* **Data in this exercise**:
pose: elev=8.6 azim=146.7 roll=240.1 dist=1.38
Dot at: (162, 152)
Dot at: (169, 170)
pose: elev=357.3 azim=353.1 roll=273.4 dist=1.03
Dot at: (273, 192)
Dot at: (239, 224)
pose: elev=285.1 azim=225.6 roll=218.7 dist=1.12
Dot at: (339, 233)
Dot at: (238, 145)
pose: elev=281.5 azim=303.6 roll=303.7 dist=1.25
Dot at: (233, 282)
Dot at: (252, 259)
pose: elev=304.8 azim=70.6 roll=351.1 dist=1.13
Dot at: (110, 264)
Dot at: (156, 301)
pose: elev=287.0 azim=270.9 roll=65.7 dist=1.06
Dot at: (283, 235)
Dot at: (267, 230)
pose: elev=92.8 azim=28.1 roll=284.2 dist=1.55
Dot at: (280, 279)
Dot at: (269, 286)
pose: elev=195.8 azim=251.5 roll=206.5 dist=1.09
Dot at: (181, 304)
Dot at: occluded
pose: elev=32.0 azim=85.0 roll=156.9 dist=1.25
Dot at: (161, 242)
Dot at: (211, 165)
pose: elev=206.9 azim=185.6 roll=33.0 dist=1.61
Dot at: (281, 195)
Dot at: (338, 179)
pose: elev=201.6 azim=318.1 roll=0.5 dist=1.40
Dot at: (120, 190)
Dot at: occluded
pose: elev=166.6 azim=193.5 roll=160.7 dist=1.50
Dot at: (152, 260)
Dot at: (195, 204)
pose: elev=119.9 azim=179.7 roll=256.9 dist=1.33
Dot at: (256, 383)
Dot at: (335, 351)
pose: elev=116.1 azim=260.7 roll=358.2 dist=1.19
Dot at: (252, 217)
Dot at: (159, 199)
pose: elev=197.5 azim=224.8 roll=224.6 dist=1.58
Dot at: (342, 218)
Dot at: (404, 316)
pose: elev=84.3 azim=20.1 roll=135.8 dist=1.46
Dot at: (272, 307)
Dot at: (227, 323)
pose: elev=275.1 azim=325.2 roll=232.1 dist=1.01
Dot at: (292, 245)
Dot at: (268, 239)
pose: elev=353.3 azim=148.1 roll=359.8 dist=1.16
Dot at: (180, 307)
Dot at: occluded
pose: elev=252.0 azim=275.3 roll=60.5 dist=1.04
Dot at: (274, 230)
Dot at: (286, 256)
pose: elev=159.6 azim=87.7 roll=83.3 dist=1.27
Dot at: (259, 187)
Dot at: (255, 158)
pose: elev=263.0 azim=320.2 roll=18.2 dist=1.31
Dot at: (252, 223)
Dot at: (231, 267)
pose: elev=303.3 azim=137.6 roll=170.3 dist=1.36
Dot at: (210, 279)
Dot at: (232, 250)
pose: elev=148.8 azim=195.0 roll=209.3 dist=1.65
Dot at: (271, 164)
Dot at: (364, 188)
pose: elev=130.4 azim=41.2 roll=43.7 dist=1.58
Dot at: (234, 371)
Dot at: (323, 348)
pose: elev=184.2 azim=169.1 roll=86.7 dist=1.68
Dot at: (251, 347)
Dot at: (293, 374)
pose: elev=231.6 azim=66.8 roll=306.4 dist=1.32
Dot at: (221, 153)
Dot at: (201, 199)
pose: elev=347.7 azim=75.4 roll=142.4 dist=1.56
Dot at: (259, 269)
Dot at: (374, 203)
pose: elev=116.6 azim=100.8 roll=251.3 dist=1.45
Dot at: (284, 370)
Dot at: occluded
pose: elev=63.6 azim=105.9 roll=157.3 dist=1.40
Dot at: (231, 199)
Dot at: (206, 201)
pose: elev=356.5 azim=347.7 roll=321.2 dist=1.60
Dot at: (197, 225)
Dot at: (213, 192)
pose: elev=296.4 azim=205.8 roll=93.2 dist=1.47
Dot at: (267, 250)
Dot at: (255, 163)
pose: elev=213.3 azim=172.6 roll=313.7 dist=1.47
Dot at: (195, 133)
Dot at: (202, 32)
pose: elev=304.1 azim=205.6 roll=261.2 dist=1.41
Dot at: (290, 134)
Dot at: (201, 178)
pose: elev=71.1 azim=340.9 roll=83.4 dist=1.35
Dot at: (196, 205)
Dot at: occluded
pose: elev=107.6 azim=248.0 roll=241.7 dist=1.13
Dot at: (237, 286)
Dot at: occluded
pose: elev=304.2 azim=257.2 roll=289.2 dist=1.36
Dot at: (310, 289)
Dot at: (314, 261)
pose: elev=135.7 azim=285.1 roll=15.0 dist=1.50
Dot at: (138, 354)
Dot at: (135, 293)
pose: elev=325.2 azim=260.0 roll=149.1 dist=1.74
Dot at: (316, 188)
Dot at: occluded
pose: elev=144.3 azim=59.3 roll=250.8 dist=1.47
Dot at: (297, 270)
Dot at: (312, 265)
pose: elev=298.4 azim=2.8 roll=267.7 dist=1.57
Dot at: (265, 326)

* **Problem details**: Rewrite the listing above, replacing each "pose" with "camera" and leaving every other character unchanged.

* **Answer to the task**:
camera: elev=8.6 azim=146.7 roll=240.1 dist=1.38
Dot at: (162, 152)
Dot at: (169, 170)
camera: elev=357.3 azim=353.1 roll=273.4 dist=1.03
Dot at: (273, 192)
Dot at: (239, 224)
camera: elev=285.1 azim=225.6 roll=218.7 dist=1.12
Dot at: (339, 233)
Dot at: (238, 145)
camera: elev=281.5 azim=303.6 roll=303.7 dist=1.25
Dot at: (233, 282)
Dot at: (252, 259)
camera: elev=304.8 azim=70.6 roll=351.1 dist=1.13
Dot at: (110, 264)
Dot at: (156, 301)
camera: elev=287.0 azim=270.9 roll=65.7 dist=1.06
Dot at: (283, 235)
Dot at: (267, 230)
camera: elev=92.8 azim=28.1 roll=284.2 dist=1.55
Dot at: (280, 279)
Dot at: (269, 286)
camera: elev=195.8 azim=251.5 roll=206.5 dist=1.09
Dot at: (181, 304)
Dot at: occluded
camera: elev=32.0 azim=85.0 roll=156.9 dist=1.25
Dot at: (161, 242)
Dot at: (211, 165)
camera: elev=206.9 azim=185.6 roll=33.0 dist=1.61
Dot at: (281, 195)
Dot at: (338, 179)
camera: elev=201.6 azim=318.1 roll=0.5 dist=1.40
Dot at: (120, 190)
Dot at: occluded
camera: elev=166.6 azim=193.5 roll=160.7 dist=1.50
Dot at: (152, 260)
Dot at: (195, 204)
camera: elev=119.9 azim=179.7 roll=256.9 dist=1.33
Dot at: (256, 383)
Dot at: (335, 351)
camera: elev=116.1 azim=260.7 roll=358.2 dist=1.19
Dot at: (252, 217)
Dot at: (159, 199)
camera: elev=197.5 azim=224.8 roll=224.6 dist=1.58
Dot at: (342, 218)
Dot at: (404, 316)
camera: elev=84.3 azim=20.1 roll=135.8 dist=1.46
Dot at: (272, 307)
Dot at: (227, 323)
camera: elev=275.1 azim=325.2 roll=232.1 dist=1.01
Dot at: (292, 245)
Dot at: (268, 239)
camera: elev=353.3 azim=148.1 roll=359.8 dist=1.16
Dot at: (180, 307)
Dot at: occluded
camera: elev=252.0 azim=275.3 roll=60.5 dist=1.04
Dot at: (274, 230)
Dot at: (286, 256)
camera: elev=159.6 azim=87.7 roll=83.3 dist=1.27
Dot at: (259, 187)
Dot at: (255, 158)
camera: elev=263.0 azim=320.2 roll=18.2 dist=1.31
Dot at: (252, 223)
Dot at: (231, 267)
camera: elev=303.3 azim=137.6 roll=170.3 dist=1.36
Dot at: (210, 279)
Dot at: (232, 250)
camera: elev=148.8 azim=195.0 roll=209.3 dist=1.65
Dot at: (271, 164)
Dot at: (364, 188)
camera: elev=130.4 azim=41.2 roll=43.7 dist=1.58
Dot at: (234, 371)
Dot at: (323, 348)
camera: elev=184.2 azim=169.1 roll=86.7 dist=1.68
Dot at: (251, 347)
Dot at: (293, 374)
camera: elev=231.6 azim=66.8 roll=306.4 dist=1.32
Dot at: (221, 153)
Dot at: (201, 199)
camera: elev=347.7 azim=75.4 roll=142.4 dist=1.56
Dot at: (259, 269)
Dot at: (374, 203)
camera: elev=116.6 azim=100.8 roll=251.3 dist=1.45
Dot at: (284, 370)
Dot at: occluded
camera: elev=63.6 azim=105.9 roll=157.3 dist=1.40
Dot at: (231, 199)
Dot at: (206, 201)
camera: elev=356.5 azim=347.7 roll=321.2 dist=1.60
Dot at: (197, 225)
Dot at: (213, 192)
camera: elev=296.4 azim=205.8 roll=93.2 dist=1.47
Dot at: (267, 250)
Dot at: (255, 163)
camera: elev=213.3 azim=172.6 roll=313.7 dist=1.47
Dot at: (195, 133)
Dot at: (202, 32)
camera: elev=304.1 azim=205.6 roll=261.2 dist=1.41
Dot at: (290, 134)
Dot at: (201, 178)
camera: elev=71.1 azim=340.9 roll=83.4 dist=1.35
Dot at: (196, 205)
Dot at: occluded
camera: elev=107.6 azim=248.0 roll=241.7 dist=1.13
Dot at: (237, 286)
Dot at: occluded
camera: elev=304.2 azim=257.2 roll=289.2 dist=1.36
Dot at: (310, 289)
Dot at: (314, 261)
camera: elev=135.7 azim=285.1 roll=15.0 dist=1.50
Dot at: (138, 354)
Dot at: (135, 293)
camera: elev=325.2 azim=260.0 roll=149.1 dist=1.74
Dot at: (316, 188)
Dot at: occluded
camera: elev=144.3 azim=59.3 roll=250.8 dist=1.47
Dot at: (297, 270)
Dot at: (312, 265)
camera: elev=298.4 azim=2.8 roll=267.7 dist=1.57
Dot at: (265, 326)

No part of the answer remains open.